Girlfriends is the one of only two theatrically released films from director Claudia Weill, with It’s My Turn being the other. She kept herself busy doing TV and theatre work, and eventually directing on and off the screen at various prestigious American universities. This film, however, remains her most popular work, and has become incredibly influential on a whole new generation of filmmakers.
Melanie Mayron plays 20-something photographer Susan Weinblatt, who shoots the usual baby pictures, weddings, and bar mitzvahs to pay the rent but dreams of getting a solo exhibition in New York, where see lives. It’s a very simple film, with the big conflict occurring when her best friend Anne Munroe (Anita Skinner) moves out to live with her boyfriend. It’s mainly made up of vignettes that show the various relationships and struggles involving Susan and the two girlfriends of the title, including jealousy over their various circumstances.

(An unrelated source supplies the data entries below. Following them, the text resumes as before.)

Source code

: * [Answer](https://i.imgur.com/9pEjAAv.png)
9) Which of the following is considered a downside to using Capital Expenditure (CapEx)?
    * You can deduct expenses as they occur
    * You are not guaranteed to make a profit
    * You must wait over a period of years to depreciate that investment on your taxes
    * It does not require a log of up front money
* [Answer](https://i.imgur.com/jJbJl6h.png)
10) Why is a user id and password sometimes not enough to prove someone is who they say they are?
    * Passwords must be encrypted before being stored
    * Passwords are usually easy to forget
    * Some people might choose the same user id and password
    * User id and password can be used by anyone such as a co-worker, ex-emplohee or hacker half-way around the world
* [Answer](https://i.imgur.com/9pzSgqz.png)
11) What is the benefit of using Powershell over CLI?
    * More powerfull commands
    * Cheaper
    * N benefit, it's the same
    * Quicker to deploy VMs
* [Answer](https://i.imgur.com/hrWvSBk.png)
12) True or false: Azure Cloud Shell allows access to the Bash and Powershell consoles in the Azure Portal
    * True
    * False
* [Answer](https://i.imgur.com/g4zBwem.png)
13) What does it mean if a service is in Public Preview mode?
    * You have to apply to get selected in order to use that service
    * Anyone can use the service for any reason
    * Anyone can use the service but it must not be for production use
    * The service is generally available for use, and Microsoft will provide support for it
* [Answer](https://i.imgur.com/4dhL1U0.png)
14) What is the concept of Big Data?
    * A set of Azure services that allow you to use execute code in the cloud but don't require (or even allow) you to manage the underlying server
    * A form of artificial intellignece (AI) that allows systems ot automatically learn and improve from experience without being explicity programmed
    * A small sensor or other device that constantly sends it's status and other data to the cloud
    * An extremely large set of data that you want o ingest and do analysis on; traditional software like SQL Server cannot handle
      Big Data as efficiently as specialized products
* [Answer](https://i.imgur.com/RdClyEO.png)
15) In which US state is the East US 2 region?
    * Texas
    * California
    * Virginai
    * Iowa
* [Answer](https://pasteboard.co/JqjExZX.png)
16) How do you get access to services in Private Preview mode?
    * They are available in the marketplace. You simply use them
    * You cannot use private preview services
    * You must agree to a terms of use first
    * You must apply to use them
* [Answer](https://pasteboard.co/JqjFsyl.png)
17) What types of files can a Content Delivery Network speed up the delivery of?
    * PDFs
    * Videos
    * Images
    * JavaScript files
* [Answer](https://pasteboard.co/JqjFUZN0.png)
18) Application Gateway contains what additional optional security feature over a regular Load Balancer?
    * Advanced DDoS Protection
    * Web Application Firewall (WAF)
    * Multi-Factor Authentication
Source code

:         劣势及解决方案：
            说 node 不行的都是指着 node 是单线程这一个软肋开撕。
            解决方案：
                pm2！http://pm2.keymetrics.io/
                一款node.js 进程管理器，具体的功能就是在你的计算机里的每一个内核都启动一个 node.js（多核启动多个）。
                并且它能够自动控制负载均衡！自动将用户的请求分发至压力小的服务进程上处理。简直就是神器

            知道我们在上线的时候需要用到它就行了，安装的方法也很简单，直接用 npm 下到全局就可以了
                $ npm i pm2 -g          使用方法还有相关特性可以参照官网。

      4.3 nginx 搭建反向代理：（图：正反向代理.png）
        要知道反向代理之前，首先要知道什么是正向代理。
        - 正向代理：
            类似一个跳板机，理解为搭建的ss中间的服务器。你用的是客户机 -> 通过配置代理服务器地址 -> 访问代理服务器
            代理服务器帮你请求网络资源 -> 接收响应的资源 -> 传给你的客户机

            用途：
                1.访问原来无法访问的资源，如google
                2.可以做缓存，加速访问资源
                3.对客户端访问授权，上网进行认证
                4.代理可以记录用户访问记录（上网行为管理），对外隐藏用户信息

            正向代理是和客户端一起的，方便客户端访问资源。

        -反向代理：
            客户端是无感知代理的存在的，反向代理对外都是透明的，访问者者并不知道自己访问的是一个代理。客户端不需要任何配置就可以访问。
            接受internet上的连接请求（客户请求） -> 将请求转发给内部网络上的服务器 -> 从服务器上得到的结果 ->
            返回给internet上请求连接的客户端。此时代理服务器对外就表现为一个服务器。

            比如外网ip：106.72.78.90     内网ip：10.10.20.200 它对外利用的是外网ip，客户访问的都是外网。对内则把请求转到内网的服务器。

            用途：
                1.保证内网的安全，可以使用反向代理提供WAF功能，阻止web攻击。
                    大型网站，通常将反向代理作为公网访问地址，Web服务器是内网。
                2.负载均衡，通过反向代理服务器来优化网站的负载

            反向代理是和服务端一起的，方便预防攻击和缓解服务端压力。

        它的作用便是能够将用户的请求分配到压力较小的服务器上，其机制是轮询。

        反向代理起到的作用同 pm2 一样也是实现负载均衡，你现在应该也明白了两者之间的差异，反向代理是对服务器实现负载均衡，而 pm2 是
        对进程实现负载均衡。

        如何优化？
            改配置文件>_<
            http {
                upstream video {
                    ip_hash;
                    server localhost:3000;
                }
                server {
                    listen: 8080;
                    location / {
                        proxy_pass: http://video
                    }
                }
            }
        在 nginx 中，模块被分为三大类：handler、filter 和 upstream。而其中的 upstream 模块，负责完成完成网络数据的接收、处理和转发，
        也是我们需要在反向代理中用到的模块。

It very much fits into the gap between Annie Hall and the recent mumblecore movement films, especially Lena Dunham’s work, but to be blunt, the film didn’t do too much for me. Weill started the project as a short and then gradually expanded it, and it shows. It’s too episodic, with a really unsatisfying conclusion. The performances are fine: Mayron went on to a successful TV career, although Skinner only did one more film, the horror flick Sole Survivor (1984). The supporting cast of men is some ways more interesting. A pre-Spinal Tap Christopher Guest plays Susan’s douchebag boyfriend Eric, who got the role because he didn’t play it as the romantic love interest; Eli Wallach(!) is the older Rabbi who she has a short fling with; and the always reliable Bob Balaban appears as Anne’s boyfriend Martin.
Stanley Kubrick was a great admirer of the film, so what do I know. If you are into the mumblecore stuff, Woody Allen, or one of my least favourite directors, Éric Rohmer, you will probably dig the film. I would rather just watch Stranger Than Paradise or Frances Ha again, which did this milieu better for me.
The disc is rammed with interviews, mainly with Weill, but there is also a Zoom discussion with Melanie Mayron, Christopher Guest and Bob Balaban. Two of Weill’s short documentaries are included, and the booklet includes essays from film critic Molly Haskell and feminist communication scholar Carol Gilligan.